17:36:10 drmeister Oh - yeah - I just don't see where it fits in here - other than - yes I need to know what is adjacent to what.

17:36:34 Bike just cos it's one of the things ullman talks about without explaining.

17:39:21 drmeister Ah - I see where you are going with that. I'm jumping around the papers trying to find some insight while avoiding tackling Ullman's paper head on - it's nasty.

17:44:33 drmeister Ullman has a much more recent paper on the algorithm

18:06:57 drmeister Hmm, there is a vf2 implementation in boost::graph

19:24:26 selwyn hi all

19:44:46 selwyn drmeister: did you see this paper? linked to from the wiki page https://www.ncbi.nlm.nih.gov/pmc/articles/PMC3633016/ i found it well-written and it has a summary of the state of the art. the authors propose an algorithm 'RI' which always outperforms vf2

19:45:53 selwyn they maintain an implementation here https://github.com/InfOmics/RI-DS

21:57:05 selwyn i still get 'out of memory errors' when building cclasp in parallel.. it looks like serial is working. does anyone else still have problems?

21:57:26 drmeister How much memory do you have?

21:57:32 drmeister 16GB?

21:58:09 selwyn yes 16gb

22:00:46 drmeister When you are building in parallel you can control the number of parallel processes that are run at the same time.

22:00:58 drmeister Try ./waf build_cboehm -j4

22:01:07 drmeister It may need a space between j and 4

22:01:17 selwyn ah had not thought of building with fewer *sigh*

23:25:47 selwyn it worked thanks very much. first time i started it up it complained Compile-error The variable LITERAL::*CONSTANT-DATUM-TO-LITERAL-NODE-CREATOR* is unbound. now it's fine..

23:26:40 drmeister I've been working with Martin all day on the distributor and fixing problems with the TI calculations - I think I got it working now.

23:27:09 drmeister We are running calculations on a combination of AWS spot instances and my desktop GPU card. It's working nicely now.

23:27:29 drmeister It involves 132 GPU accelerated jobs to run one calculation.

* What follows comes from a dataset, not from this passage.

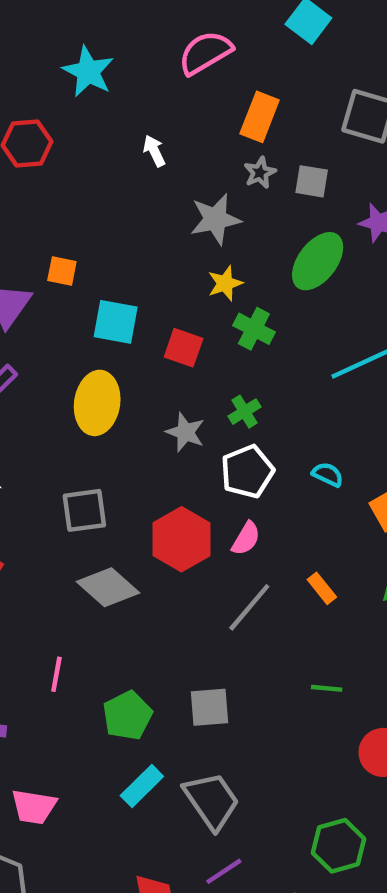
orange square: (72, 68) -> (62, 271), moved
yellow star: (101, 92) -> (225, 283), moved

23:27:52 drmeister https://usercontent.irccloud-cdn.com/file/CvMA0ZvB/graph.dot.pdf

23:28:19 drmeister It's running all of the yellow ellipses - most of them are GPU accelerated Amber.

23:28:39 drmeister I also got boost::graph hooked into Cando.

23:28:57 drmeister So I can punt understanding the VF2 algorithm and just use the boost::graph implementation.

23:29:12 drmeister There is a bunch of other useful stuff in boost::graph that I have wanted to use for a while.

23:32:58 selwyn the cl-vulkan example works!

23:33:28 drmeister Cool!

23:34:05 selwyn is there an obvious reason why building should require more memory after these recent changes?

23:34:19 drmeister No.

23:34:29 drmeister How recent?

23:35:16 selwyn um one week or so, since the introduction of ast-interpreter

23:35:32 drmeister It's hard to say.

23:35:44 drmeister The boehm GC doesn't give back memory to the OS.

23:36:51 drmeister Bah - I don't want to speculate. Watch with top and see what happens.

23:37:28 drmeister The parallelism uses 'fork' - so the main process is forking off children - they compile one source file and then die, taking their memory with them.

23:41:19 selwyn hm. i am going to bed now, will have to wait another day to try it out

23:43:16 drmeister Ok, good night.

1:14:29 drmeister We got the "right" answer for the free energy perturbation calculation.

1:14:53 drmeister I had some small errors in how some of the calculations were being done - they essentially were running backwards.

1:15:13 drmeister usha: Are you online?

3:42:18 beach Good morning everyone!